Re: trying again to get incremental backup

From: David Steele <david(at)pgmasters(dot)net>
To: Robert Haas <robertmhaas(at)gmail(dot)com>, Andres Freund <andres(at)anarazel(dot)de>
Cc: "pgsql-hackers(at)postgresql(dot)org" <pgsql-hackers(at)postgresql(dot)org>
Subject: Re: trying again to get incremental backup
Date: 2023-08-31 22:50:29
Message-ID: f97e3241-a3ac-a487-0c59-0d2675bc6b07@pgmasters.net
Views: Raw Message | Whole Thread | Download mbox | Resend email
Thread:
Lists: pgsql-hackers

Hi Robert,

On 8/30/23 10:49, Robert Haas wrote:
> In the limited time that I've had to work on this project lately, I've
> been trying to come up with a test case for this feature -- and since
> I've gotten completely stuck, I thought it might be time to post and
> see if anyone else has a better idea. I thought a reasonable test case
> would be: Do a full backup. Change some stuff. Do an incremental
> backup. Restore both backups and perform replay to the same LSN. Then
> compare the files on disk. But I cannot make this work. The first
> problem I ran into was that replay of the full backup does a
> restartpoint, while the replay of the incremental backup does not.
> That results in, for example, pg_subtrans having different contents.

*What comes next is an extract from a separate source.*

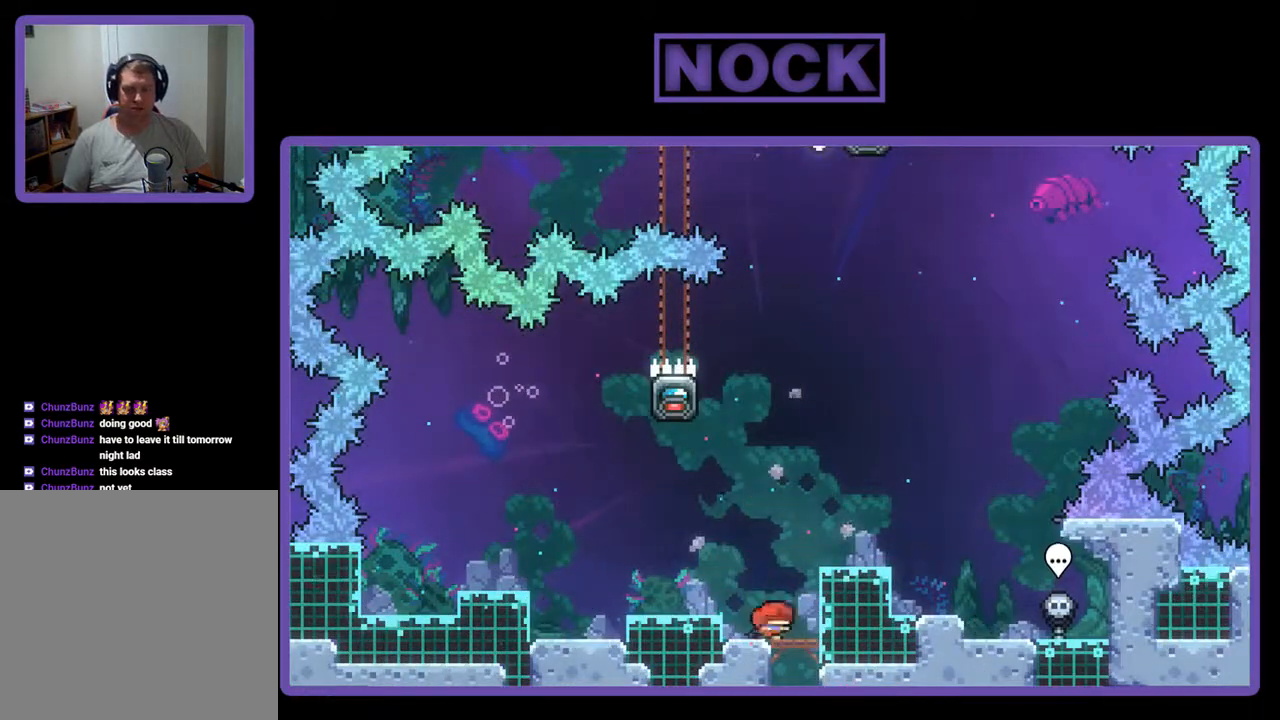
{"buttons": ["R2", "DPAD_RIGHT"], "events": [[200, "CROSS", "up"], [400, "DPAD_LEFT", "up"], [467, "DPAD_RIGHT", "down"]]}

pg_subtrans, at least, can be ignored since it is excluded from the
backup and not required for recovery.

> I'm not sure whether it can also result in data files having different
> contents: are changes that we replayed following the last restartpoint
> guaranteed to end up on disk when the server is shut down? It wasn't
> clear to me that this is the case. I thought maybe I could get both
> servers to perform a restartpoint at the same location by shutting
> down the primary and then replaying through the shutdown checkpoint,
> but that doesn't work because the primary doesn't finish archiving
> before shutting down. After some more fiddling I settled (at least for
> research purposes) on having the restored backups PITR and promote,
> instead of PITR and pause, so that we're guaranteed a checkpoint. But
> that just caused me to run into a far worse problem: replay on the
> standby doesn't actually create a state that is byte-for-byte
> identical to the one that exists on the primary. I quickly discovered
> that in my test case, I was ending up with different contents in the
> "hole" of a block wherein a tuple got updated. Replay doesn't think
> it's important to make the hole end up with the same contents on all
> machines that replay the WAL, so I end up with one server that has
> more junk in there than the other one and the tests fail.

This is pretty much what I discovered when investigating backup from
standby back in 2016. My (ultimately unsuccessful) efforts to find a
clean delta resulted in [1] as I systematically excluded directories
that are not required for recovery and will not be synced between a
primary and standby.

FWIW Heikki also made similar attempts at this before me (back then I
found the thread but I doubt I could find it again) and arrived at
similar results. We discussed this in person and figured out that we had
come to more or less the same conclusion. Welcome to the club!

> Unless someone has a brilliant idea that I lack, this suggests to me
> that this whole line of testing is a dead end. I can, of course, write
> tests that compare clusters *logically* -- do the correct relations
> exist, are they accessible, do they have the right contents? But I
> feel like it would be easy to have bugs that escape detection in such
> a test but would be detected by a physical comparison of the clusters.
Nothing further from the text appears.